Cybersecurity solutions company Fortinet has released security updates for its FortiNAC and FortiWeb products, addressing two critical-severity vulnerabilities that can allow unauthenticated attackers to execute arbitrary code or commands.

The first flaw, impacting FortiNAC, is tracked as CVE-2022-39952 and has a CVSS v3 score of 9.8 (critical).

FortiNAC is a network access control solution that helps organizations gain real-time network visibility, enforce security policies, and detect and mitigate threats.

“An external vulnerability check of the file name or path [CWE-73] in the FortiNAC web server may allow an unauthenticated attacker to perform arbitrary writes to the system”, reads the security advisory.

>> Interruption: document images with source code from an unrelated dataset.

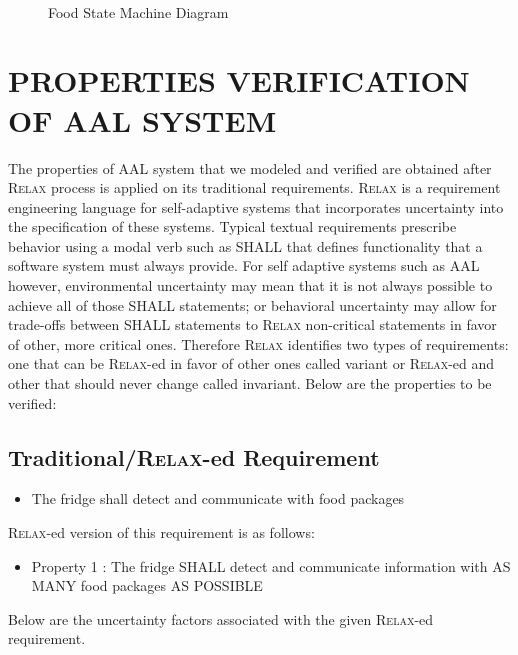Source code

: \documentclass[a4paper,twoside]{article}
\def\myrelax{\textsc{Relax}}                  %
\begin{document}
\begin{figure}[!h]
  \vspace{8cm}~
  \centering
  {}
  \caption{Food State Machine Diagram}
  \label{fig:foodstm}
 \end{figure}

\section{\uppercase{Properties Verification of AAL system}}
\label{sec:properties}
The properties of AAL system that we modeled and verified are obtained after \myrelax{} process is applied on its traditional requirements. \myrelax{}  is  a  requirement  engineering language for self-adaptive systems that incorporates uncertainty into the specification of these systems. Typical  textual  requirements  prescribe behavior  using  a  modal  verb  such  as  SHALL  that defines  functionality  that  a  software  system  must always provide. For self adaptive systems such as AAL however, environmental  uncertainty  may  mean  that  it  is  not always  possible  to  achieve  all  of  those  SHALL statements; or behavioral uncertainty may allow for trade-offs between SHALL statements to \myrelax{} non-critical  statements  in  favor  of  other,  more  critical ones.  Therefore  \myrelax{}  identifies  two  types  of requirements:  one  that  can  be  \myrelax{}-ed  in  favor  of other ones called variant or \myrelax{}-ed and other that should never change called invariant.
Below are the properties to be verified: 

\subsection{Traditional/\myrelax{}-ed Requirement}

\begin{itemize}
\item The fridge shall detect and communicate with food packages
\end{itemize}

\myrelax{}-ed version of this requirement is as follows:

\begin{itemize}
\item Property 1 : The fridge SHALL detect and communicate information with AS MANY food packages AS POSSIBLE
\end{itemize}

Below are the uncertainty factors associated with the given \myrelax{}-ed requirement.
\end{document}
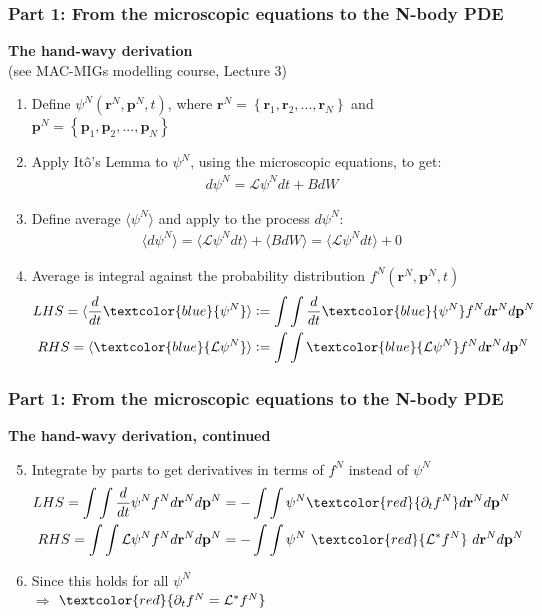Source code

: \documentclass[aspectratio=169,xcolor=dvipsnames]{beamer}
\begin{document}
\begin{frame}
	\frametitle{Part 1: From the microscopic equations to the N-body PDE}
	\textbf{The hand-wavy derivation} \\(see MAC-MIGs modelling course, Lecture 3)
	\vspace{0.2cm}
	\begin{enumerate}
		\item Define $\psi^N(\mathbf{r}^N, \mathbf{p}^N, t)$, where $\mathbf{r}^N = \left\{\mathbf{r}_1, \mathbf{r}_2,..., \mathbf{r}_N\right\}$ and $\mathbf{p}^N = \left\{\mathbf{p}_1, \mathbf{p}_2,..., \mathbf{p}_N\right\}$
		\item Apply It\^{o}'s Lemma to $\psi^N$, using the microscopic equations, to get:
		\begin{align*}
		d\psi^N = {\mathcal{L} \psi^N} dt + B dW
		\end{align*} 
		\item Define average $\langle \psi^N\rangle$ and apply to the process $ d \psi^N$:
		\begin{align*}
		\langle d \psi^N \rangle = \langle  {\mathcal{L} \psi^N} dt\rangle + \langle B dW \rangle = \langle  {\mathcal{L} \psi^N} dt\rangle + 0
		\end{align*}
		\item Average is integral against the probability distribution $f^N(\mathbf{r}^N, \mathbf{p}^N, t)$
		\begin{align*}
		 LHS = \langle \frac{d}{dt} \textcolor{blue}{\psi^N} \rangle &:= \int \int\frac{d}{dt} \textcolor{blue}{\psi^N} f^N d\mathbf{r}^N d\mathbf{p}^N\\
		 RHS = \langle \textcolor{blue}{\mathcal{L} \psi^N}\rangle &:= \int \int\textcolor{blue}{\mathcal{L} \psi^N} f^N d\mathbf{r}^N d\mathbf{p}^N
		\end{align*}
	\end{enumerate}

\end{frame}
\begin{frame}
	\frametitle{Part 1: From the microscopic equations to the N-body PDE}
	\textbf{The hand-wavy derivation, continued}
		\vspace{0.2cm}
	\begin{enumerate}
		\setcounter{enumi}{4}
		\item Integrate by parts to get derivatives in terms of $f^N$ instead of $\psi^N$
		\begin{align*}
		LHS = \int \int\frac{d}{dt} \psi^N f^N d\mathbf{r}^N d\mathbf{p}^N &= -\int \int \psi^N \textcolor{red}{\partial_t f^N} d\mathbf{r}^N d\mathbf{p}^N \\
		RHS = \int \int\mathcal{L} \psi^N f^N d\mathbf{r}^N d\mathbf{p}^N &= - \int \int \psi^N \ \textcolor{red}{\mathcal{L}^* f^N}\ d\mathbf{r}^N d\mathbf{p}^N
		\end{align*}
		\item Since this holds for all $\psi^N$\\
			\vspace{0.2cm}
		$\Rightarrow$  $\textcolor{red}{\partial_t f^N = \mathcal{L}^* f^N}$
	\end{enumerate}
	
\end{frame}
\end{document}
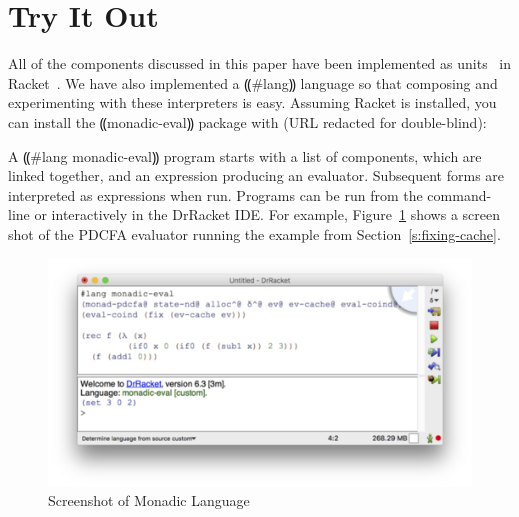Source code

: \section{Try It Out}\label{s:try-it}

All of the components discussed in this paper have been implemented as
units~\cite{local:flatt-pldi98} in Racket~\cite{dvanhorn:plt-tr1}.  We have
also implemented a ⸨#lang⸩ language so that composing and experimenting with
these interpreters is easy.  Assuming Racket is installed, you can install the
⸨monadic-eval⸩ package with (URL redacted for double-blind):

A ⸨#lang monadic-eval⸩ program starts with a list of
components, which are linked together, and an expression producing an
evaluator.  Subsequent forms are interpreted as expressions when run.
Programs can be run from the command-line or interactively in the
DrRacket IDE.  For example, Figure~\ref{f:screen} shows a screen shot of the PDCFA
evaluator running the example from Section~\ref{s:fixing-cache}.

\begin{figure}
\includegraphics[width=\linewidth]{screen.png}
\caption{Screenshot of Monadic Language}
\label{f:screen}
\end{figure}
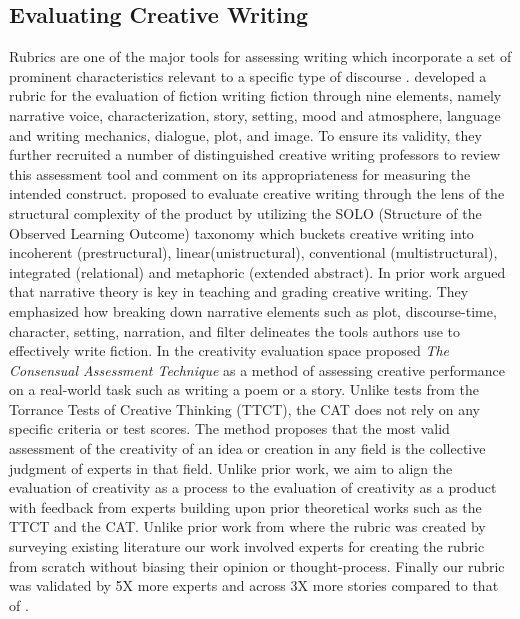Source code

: \subsection{Evaluating Creative Writing}
Rubrics are one of the major tools for assessing writing which incorporate a set of prominent characteristics relevant to a specific type of discourse \cite{weigle2002assessing}. \citet{vaezi2019development} developed a rubric for the evaluation of fiction writing fiction through nine elements, namely narrative voice, characterization, story, setting, mood and atmosphere, language and writing mechanics, dialogue, plot, and image. To ensure its validity, they further recruited a number of distinguished creative writing professors to review this assessment tool and comment on its appropriateness for measuring the intended construct. \citet{biggs1982psychological} proposed to evaluate creative writing through the lens of the structural complexity of the product by utilizing the SOLO (Structure of the Observed Learning Outcome) taxonomy which buckets creative writing into incoherent (prestructural), linear(unistructural), conventional (multistructural), integrated (relational) and metaphoric (extended abstract). In prior work \citet{rodriguez2008problem} argued that narrative theory is key in teaching and grading creative writing. They emphasized how breaking down narrative elements such as plot, discourse-time, character, setting, narration, and filter delineates the tools authors use to effectively write fiction. In the creativity evaluation space \citet{baer2009assessing,amabile1982social} proposed \textit{The Consensual Assessment Technique} as a method of assessing creative performance on a real-world task such as writing a poem or a story. Unlike tests from the Torrance Tests of Creative Thinking (TTCT), the CAT does not rely on any specific criteria or test scores. The method proposes that the most valid assessment of the creativity of an idea or creation in any field is the collective judgment of experts in that field. Unlike prior work, we aim to align the evaluation of creativity as a process to the evaluation of creativity as a product with feedback from experts building upon prior theoretical works such as the TTCT and the CAT. Unlike prior work from \citet{vaezi2019development} where the rubric was created by surveying existing literature our work involved experts for creating the rubric from scratch without biasing their opinion or thought-process. Finally our rubric was validated by 5X more experts and across 3X more stories compared to that of \citet{vaezi2019development}.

The products impacted by this flaw are:

• FortiNAC version 9.4.0
• FortiNAC versions 9.2.0 to 9.2.5
• FortiNAC versions 9.1.0 to 9.1.7
• FortiNAC 8.8 all versions
• FortiNAC 8.7 all versions
• FortiNAC 8.6 all versions
• FortiNAC 8.5 all versions
• FortiNAC 8.3 all versions

The CVE-2022-39952 vulnerability is addressed in FortiNAC 9.4.1 and later, 9.2.6 and later, 9.1.8 and later, and 7.2.0 and later.

The second vulnerability impacting FortiWeb is CVE-2021-42756which has a CVSS v3 score of 9.3 (critical).

FortiWeb is a web application firewall (WAF) solution designed to protect web applications and APIs against cross-site scripting (XSS), SQL injection, bot attacks, DDoS (distributed denial of service) and other online threats.

“Several stack-based buffer overflow vulnerabilities [CWE-121] in FortiWeb’s proxy daemon may allow a remote, unauthenticated attacker to execute arbitrary code via specially crafted HTTP requests” describes the opinion of Fortinet.

CVE-2021-42756 affects the versions below:

• FortiWeb versions 5.x all versions
• FortiWeb versions 6.0.7 and below
• FortiWeb versions 6.1.2 and below
• FortiWeb versions 6.2.6 and below
• FortiWeb versions 6.3.16 and below
• FortiWeb versions 6.4 all versions

To fix the flaw, administrators should upgrade to FortiWeb 7.0.0 or later, 6.3.17 or later, 6.2.7 or later, 6.1.3 or later, and 6.0.8 or later.

Strangely, the CVE ID indicates that the vulnerability was discovered in 2021 but has not been publicly disclosed so far.

The vendor has not provided any mitigation advice or workarounds for either flaw, so applying available security updates is the only way to address the risks.